Aquarium Advice Newbie
Joined
Nov 23, 2008
Messages
1
Location
Iowa, USA
My problem is that I am having a high nitrite reading (off the color chart). The water is a little cloudy (greyish), there is no algea present. I have been doing water changes every couple days (about 15-20%).

I have a thirty gallon tank I started 2 months ago. I am using an out of water filter with an activated carbon airerator. I have started using a product called algone.

I have not been able to shake the cloudyness. Is there anything that I need to be doing differently?? Any help would be appreciated.
 
Welcome to AA!

And what are your other reading?
What kind of tank (planted, fake plants)
How many fish.

I would keep up with the waterchanges, maybe do a 50 to 80% waterchange.

how old is the carbon in your filter? Activated carbon usually is only good for a couple of days before it becomes useless.

And what is Algone? i havent heard of it. what is it proported to do?
 
Welcome to AA!

How many fish in the tank, and did you cycle the tank before you added fish?

I suspect you didn't, so my advice is based off of that.

The cloudiness is most likely a bacteria bloom. This is caused when bacteria are starting to grow. I also believe that you have fish in the tank which is the source. If your nitrIte is that high (off the chart) I suspect your ammonia probably is as well. Ammonia and NitrIte are toxic to fish, please read the article in my signature called the nitrogen cycle, this will explain it all to you.
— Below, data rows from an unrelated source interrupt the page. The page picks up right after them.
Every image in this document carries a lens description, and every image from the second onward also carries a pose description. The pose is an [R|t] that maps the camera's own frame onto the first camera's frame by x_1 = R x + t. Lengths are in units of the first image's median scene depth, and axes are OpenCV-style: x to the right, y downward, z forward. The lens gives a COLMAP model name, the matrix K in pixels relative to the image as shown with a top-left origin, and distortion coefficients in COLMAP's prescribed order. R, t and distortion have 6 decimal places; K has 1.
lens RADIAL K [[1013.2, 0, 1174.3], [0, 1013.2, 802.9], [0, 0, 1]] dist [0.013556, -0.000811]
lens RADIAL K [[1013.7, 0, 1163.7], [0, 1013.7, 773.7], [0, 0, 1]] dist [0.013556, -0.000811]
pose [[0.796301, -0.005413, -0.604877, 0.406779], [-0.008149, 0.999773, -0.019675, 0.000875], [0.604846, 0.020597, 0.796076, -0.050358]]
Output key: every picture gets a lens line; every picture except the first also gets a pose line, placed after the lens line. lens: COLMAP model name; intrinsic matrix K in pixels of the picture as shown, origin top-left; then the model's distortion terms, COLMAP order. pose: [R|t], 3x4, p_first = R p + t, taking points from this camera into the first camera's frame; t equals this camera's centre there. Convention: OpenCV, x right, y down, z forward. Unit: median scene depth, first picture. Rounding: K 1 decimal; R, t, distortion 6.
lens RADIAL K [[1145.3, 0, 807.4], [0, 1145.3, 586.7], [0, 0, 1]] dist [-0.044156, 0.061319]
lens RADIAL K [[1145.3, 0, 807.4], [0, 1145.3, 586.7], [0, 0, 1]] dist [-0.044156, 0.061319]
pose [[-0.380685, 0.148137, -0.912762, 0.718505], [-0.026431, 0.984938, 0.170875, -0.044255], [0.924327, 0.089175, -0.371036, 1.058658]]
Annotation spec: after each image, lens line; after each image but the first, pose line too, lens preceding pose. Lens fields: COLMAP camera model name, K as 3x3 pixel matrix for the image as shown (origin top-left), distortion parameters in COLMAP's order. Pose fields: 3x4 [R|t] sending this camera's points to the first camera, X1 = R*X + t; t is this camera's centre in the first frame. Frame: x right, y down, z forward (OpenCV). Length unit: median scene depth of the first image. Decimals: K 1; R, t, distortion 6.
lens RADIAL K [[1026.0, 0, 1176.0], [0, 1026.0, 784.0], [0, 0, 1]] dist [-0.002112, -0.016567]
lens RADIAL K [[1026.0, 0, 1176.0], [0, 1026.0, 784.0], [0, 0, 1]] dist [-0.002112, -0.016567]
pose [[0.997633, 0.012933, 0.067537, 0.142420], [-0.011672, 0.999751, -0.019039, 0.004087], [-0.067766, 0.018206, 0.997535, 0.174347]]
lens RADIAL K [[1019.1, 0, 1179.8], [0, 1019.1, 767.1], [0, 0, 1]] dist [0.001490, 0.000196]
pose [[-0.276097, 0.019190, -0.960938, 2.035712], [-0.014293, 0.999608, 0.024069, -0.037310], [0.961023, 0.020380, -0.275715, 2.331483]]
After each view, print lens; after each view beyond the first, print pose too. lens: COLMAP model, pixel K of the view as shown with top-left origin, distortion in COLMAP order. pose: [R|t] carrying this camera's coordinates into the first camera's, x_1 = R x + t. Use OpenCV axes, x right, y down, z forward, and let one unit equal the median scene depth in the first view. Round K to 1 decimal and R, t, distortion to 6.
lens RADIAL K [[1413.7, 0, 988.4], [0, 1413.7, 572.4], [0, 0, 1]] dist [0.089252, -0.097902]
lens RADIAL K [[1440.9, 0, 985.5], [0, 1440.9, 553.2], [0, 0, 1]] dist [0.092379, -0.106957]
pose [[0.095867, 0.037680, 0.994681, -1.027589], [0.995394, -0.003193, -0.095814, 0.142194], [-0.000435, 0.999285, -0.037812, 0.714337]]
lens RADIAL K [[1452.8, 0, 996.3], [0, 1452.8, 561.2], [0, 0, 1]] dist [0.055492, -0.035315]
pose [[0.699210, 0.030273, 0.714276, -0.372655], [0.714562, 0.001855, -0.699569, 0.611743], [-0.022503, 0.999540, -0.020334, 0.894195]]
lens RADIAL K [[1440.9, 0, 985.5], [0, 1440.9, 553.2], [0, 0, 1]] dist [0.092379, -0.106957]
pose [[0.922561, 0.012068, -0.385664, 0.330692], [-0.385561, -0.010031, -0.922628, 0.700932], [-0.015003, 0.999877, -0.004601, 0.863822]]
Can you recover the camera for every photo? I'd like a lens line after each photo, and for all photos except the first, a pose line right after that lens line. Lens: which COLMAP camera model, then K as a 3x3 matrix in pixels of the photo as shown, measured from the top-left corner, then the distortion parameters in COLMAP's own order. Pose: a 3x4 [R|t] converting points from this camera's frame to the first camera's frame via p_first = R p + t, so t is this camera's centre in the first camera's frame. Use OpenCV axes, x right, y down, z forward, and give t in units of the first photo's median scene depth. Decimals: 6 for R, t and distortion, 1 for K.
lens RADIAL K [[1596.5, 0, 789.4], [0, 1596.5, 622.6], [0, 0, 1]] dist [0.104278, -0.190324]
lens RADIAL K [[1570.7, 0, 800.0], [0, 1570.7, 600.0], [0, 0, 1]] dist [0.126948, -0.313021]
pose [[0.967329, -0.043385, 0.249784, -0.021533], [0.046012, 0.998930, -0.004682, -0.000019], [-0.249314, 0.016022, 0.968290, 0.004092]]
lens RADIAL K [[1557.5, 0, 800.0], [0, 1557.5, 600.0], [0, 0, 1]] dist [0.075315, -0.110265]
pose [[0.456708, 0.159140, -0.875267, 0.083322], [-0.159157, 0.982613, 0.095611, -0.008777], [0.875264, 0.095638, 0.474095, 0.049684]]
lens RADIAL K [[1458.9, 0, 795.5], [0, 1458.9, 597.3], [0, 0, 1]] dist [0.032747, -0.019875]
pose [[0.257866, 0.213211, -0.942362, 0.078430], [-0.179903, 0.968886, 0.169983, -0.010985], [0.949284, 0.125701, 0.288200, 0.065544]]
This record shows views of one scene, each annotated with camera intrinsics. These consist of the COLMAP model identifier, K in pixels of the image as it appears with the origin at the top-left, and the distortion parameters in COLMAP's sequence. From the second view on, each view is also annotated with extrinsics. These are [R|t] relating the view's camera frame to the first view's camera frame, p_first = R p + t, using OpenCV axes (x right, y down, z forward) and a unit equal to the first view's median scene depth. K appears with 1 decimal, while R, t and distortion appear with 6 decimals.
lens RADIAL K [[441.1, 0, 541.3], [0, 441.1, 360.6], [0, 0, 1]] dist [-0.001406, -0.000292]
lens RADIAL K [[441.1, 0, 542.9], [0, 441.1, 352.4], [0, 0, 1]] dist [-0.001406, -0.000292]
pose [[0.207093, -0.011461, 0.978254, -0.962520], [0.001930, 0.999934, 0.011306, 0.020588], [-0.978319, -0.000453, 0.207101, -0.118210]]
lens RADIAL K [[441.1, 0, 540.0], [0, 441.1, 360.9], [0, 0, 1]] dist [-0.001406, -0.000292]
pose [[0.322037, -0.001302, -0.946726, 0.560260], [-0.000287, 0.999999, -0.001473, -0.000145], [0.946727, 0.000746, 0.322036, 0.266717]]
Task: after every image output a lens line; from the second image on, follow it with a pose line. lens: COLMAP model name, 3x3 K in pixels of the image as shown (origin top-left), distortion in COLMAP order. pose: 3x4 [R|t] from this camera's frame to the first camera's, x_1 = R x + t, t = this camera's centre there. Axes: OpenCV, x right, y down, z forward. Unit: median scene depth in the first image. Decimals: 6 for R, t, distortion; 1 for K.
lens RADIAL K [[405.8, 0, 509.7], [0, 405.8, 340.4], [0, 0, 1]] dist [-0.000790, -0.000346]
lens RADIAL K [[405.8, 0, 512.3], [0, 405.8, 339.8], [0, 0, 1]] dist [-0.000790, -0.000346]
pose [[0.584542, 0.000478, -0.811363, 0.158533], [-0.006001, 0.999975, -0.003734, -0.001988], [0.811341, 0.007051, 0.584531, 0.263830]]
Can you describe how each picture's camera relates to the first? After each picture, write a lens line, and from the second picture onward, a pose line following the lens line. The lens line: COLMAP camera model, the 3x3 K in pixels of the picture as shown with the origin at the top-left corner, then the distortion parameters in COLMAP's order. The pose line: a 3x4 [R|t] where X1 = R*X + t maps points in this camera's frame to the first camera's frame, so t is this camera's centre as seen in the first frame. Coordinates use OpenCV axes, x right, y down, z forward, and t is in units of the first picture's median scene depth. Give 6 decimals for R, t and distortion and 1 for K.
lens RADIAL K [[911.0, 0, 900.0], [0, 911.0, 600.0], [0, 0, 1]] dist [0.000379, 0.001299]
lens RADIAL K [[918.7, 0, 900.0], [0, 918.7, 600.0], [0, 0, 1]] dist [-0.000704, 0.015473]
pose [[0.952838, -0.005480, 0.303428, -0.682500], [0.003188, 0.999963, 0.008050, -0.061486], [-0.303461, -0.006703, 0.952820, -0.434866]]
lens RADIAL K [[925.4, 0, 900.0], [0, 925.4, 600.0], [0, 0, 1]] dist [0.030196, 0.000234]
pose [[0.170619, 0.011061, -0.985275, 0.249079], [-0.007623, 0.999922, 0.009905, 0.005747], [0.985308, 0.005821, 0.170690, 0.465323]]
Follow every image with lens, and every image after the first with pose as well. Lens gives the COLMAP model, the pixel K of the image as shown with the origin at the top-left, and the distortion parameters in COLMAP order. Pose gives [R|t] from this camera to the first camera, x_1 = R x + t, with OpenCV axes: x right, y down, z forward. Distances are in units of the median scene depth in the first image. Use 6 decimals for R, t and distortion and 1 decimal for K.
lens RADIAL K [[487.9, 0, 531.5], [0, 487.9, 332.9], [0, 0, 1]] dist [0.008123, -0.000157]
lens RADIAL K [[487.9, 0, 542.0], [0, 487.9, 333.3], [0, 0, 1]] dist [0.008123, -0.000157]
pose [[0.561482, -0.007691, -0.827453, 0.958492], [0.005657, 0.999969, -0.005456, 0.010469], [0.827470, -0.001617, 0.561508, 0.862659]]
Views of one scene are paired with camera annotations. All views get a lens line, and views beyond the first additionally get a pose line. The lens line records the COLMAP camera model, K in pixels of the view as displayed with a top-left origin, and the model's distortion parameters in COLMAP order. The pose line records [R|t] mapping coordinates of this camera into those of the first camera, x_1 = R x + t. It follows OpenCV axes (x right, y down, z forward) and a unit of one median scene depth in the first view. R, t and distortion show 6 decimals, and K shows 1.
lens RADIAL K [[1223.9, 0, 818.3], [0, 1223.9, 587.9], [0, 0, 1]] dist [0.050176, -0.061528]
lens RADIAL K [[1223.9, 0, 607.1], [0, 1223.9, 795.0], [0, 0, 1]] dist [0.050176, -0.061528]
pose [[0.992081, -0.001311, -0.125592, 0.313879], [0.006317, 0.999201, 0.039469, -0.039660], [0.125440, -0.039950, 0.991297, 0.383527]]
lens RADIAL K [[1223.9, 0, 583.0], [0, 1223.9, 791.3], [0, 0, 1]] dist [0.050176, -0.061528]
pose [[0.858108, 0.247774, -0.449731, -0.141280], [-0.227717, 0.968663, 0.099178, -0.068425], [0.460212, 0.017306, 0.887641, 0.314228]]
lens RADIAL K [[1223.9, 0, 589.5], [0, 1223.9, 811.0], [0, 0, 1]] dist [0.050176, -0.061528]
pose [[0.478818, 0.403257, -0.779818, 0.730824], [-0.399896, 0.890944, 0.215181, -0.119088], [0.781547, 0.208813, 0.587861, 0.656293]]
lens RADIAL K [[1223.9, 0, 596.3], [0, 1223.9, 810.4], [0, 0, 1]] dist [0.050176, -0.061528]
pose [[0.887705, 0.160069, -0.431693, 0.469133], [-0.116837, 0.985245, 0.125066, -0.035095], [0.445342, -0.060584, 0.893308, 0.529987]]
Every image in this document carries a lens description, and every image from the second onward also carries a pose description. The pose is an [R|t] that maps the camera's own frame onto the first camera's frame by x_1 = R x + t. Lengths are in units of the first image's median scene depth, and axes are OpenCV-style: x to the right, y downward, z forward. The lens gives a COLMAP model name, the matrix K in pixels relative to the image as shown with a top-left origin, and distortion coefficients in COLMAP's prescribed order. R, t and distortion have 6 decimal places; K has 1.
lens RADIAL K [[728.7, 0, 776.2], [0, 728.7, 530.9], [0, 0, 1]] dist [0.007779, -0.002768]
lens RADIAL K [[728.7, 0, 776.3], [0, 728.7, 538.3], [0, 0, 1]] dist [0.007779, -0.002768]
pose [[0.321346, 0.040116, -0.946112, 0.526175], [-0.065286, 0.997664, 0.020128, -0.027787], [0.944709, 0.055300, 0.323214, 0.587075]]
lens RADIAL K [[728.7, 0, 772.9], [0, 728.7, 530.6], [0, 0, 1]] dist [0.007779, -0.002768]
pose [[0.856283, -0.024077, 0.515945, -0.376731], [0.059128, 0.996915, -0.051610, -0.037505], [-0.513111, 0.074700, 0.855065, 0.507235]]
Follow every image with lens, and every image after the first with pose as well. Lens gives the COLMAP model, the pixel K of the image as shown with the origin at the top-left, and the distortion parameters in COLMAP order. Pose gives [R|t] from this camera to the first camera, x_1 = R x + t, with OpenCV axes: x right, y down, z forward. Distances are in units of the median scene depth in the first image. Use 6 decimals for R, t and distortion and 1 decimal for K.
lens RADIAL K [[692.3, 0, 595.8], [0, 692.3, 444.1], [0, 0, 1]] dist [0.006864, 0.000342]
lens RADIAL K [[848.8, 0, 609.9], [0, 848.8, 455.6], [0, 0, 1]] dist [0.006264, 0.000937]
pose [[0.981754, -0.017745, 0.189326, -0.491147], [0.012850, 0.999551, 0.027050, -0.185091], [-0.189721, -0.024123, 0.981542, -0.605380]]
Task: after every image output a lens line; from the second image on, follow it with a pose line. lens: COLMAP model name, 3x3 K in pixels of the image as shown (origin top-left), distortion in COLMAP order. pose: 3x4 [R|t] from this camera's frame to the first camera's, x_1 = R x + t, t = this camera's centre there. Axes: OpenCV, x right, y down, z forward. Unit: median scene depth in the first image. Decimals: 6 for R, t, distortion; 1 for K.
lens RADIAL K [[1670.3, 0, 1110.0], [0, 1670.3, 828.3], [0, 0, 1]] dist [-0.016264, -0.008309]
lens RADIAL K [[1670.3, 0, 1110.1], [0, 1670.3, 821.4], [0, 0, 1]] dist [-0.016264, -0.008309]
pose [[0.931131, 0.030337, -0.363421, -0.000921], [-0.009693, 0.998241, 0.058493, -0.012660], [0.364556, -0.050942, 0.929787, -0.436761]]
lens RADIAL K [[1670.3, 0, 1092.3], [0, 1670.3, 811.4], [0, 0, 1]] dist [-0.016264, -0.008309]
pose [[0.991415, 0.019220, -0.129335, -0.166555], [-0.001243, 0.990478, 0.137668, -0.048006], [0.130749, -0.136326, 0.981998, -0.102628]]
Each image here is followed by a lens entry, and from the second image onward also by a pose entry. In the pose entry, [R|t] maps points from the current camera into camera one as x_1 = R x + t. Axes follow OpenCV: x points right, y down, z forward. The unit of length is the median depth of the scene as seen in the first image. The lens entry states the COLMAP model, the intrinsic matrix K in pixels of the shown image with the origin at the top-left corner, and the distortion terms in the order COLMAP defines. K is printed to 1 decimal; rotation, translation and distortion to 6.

I recommend if you don't already have a quality test set (I use the API master freshwater test kit) that you get one, and test your water for ammonia and nitrIte. Whenever either of these exceeds 0.5ppm, you should do a large (50% +) water change to help keep your fish healthy.

Another option (and a better one IMO) is to return the fish to the LFS if you can and conduct a fishless cycle. This is where you force your tank to go through the nitrogen cycle without fish, making it completely safe and ready for your fish without you having to worry about keeping them alive.